HEIMAT
A series of work I started to make as an Artist in Residence in Berlin that was continued in NYC as an artist in residence at Con Artist Collective Gallery in 2017.
“Heimat” is a German word that denotes the relationship of a human being toward a certain spatial social unit. It is often expressed with such terms as “home” or “homeland” but it has been alleged that the word has no English equivalent. The specific aspects of Heimat—love and attachment to homeland—left the idea vulnerable to easy assimilation into the fascist "blood and soil" literature of the National Socialists. It was conceived by the Nazis that the Volk community is deeply rooted in the land of their Heimat. The Third Reich was regarded at the deepest level as the sacred Heimat of the unified Volk community. Those who were taken to Nazi concentration camps were those who were officially declared by the SS to be "enemies of the volk community" and thus a threat to the integrity and security of the heimat.”

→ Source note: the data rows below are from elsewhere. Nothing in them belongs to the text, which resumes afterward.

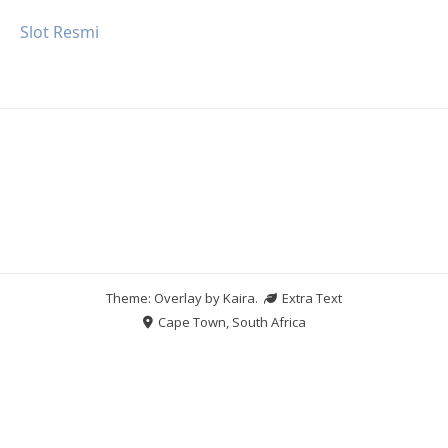
Slot Resmi
Theme: Overlay by
Kaira
.
Extra Text
Cape Town, South Africa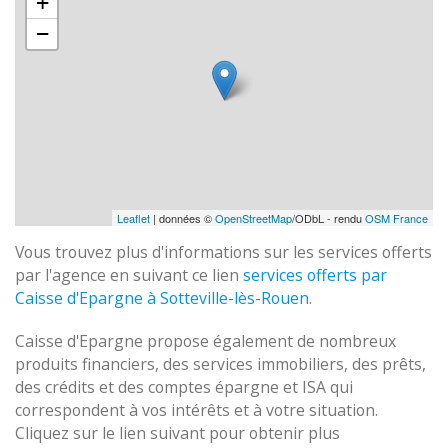
+
−
Leaflet
| données ©
OpenStreetMap
/ODbL - rendu
OSM France
Vous trouvez plus d'informations sur les services offerts
par l'agence en suivant ce lien
services offerts par
Caisse d'Epargne à Sotteville-lès-Rouen
.
Caisse d'Epargne propose également de nombreux
produits financiers, des services immobiliers, des prêts,
des crédits et des comptes épargne et ISA qui
correspondent à vos intérêts et à votre situation.
Cliquez sur le lien suivant pour obtenir plus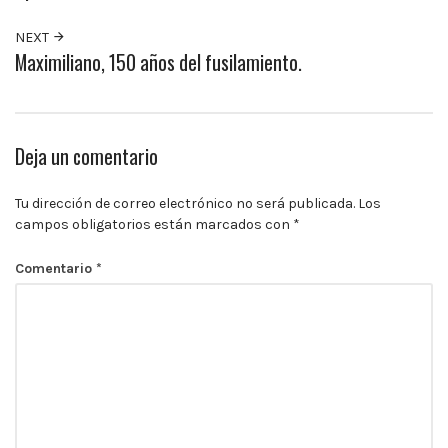
10:00
p.m.
NEXT
Maximiliano, 150 años del fusilamiento.
Deja un comentario
Tu dirección de correo electrónico no será publicada.
Los
campos obligatorios están marcados con
*
Comentario
*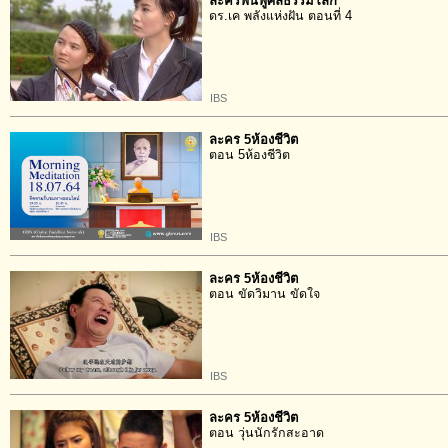
ละครฟื้นฟูศีลธรรมโลก
ดร.เค พลังแห่งฝัน ตอนที่ 4
IBS
ละคร 5ห้องชีวิต
ตอน 5ห้องชีวิต
IBS
ละคร 5ห้องชีวิต
ตอน ขัดวิมาน ขัดใจ
IBS
ละคร 5ห้องชีวิต
ตอน วุ่นนักรักสะอาด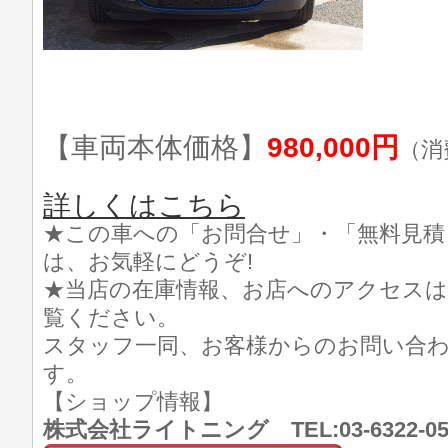
【車両本体価格】
980,000円
（消
詳しくはこちら
★この車への「お問合せ」・「無料見積
は、お気軽にどうぞ!
★当店の在庫情報、お店へのアクセスは
覧ください。
スタッフ一同、お客様からのお問い合
す。
【ショップ情報】
株式会社ライトニング TEL:03-6322-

I traveled to the butcher shop my Great Grandparent’s owned to prove to myself that I was in fact German, and that connection to my culture truly existed in the form of a feeling I had trouble describing with language. I imagined myself experiencing an overwhelming presence of ghostly acceptance and admiration from my ancestors, that translated into an enlightenment within myself. The current owners kept the integrity of the business, however, owned a previously Nazi headquarters property, which ensued an air of immorality. Maybe I victimized myself, but I felt they were uninterested in me, and it was possibly more fear and intimidation than Anti-Semitism, but I wanted to accuse them of hate. I was obsessed with them and I despised them at the same time; they inadvertently betrayed me, but we had a connection, even if they were to deny it. What came of the meeting was not closure, but confusion, and stirred up a need to portray them as small and cruel and selfish. I was and am consumed by the idea of them and the idea that this property that was taken away from my family, and by proxy, me.